The blog of this site will cover a variety of developer topics. I can't pretend that what I write will be shockingly different from other resources and guides out there. But, as a lecturer of writing in my day job, I know that learning and writing are initmately connected. There's a reason blogs feature in so many developers' processes. So if you're looking to become a developer, or just looking to understand the terminology, I'm going to try to make some accessible and simple overviews. The kinds of resources I wish I'd found earlier. I'll also point out some of the fantastic learning sites that have already been created by incredibly generous open-source advocates.

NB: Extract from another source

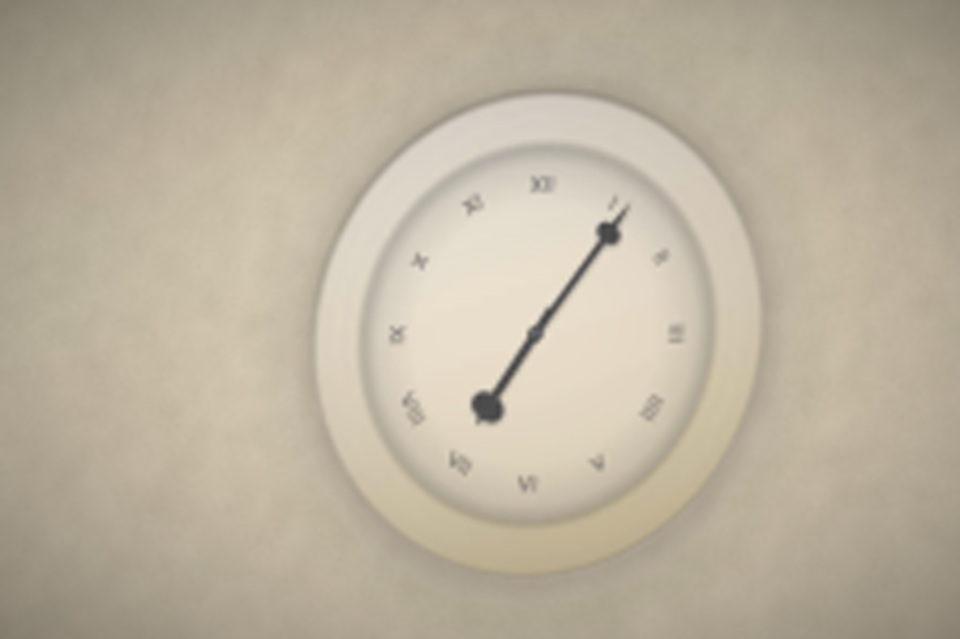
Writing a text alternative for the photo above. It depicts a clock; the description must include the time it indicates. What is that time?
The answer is 7:06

And yes, I know, I'm also going to have to ditch some of my academic tone. No one wants to read that.

Learning and Resources

I'm a firm believer in the free access to educational content. And that depends upon the generous contributors to open source education projects. I have a conflicted relationship with the state of education (university education, in particular), and that will likely come across in some of my articles. Education is intensely valuable, but like so much else, it's become commodified to an extent that is...depressing.

Let's go.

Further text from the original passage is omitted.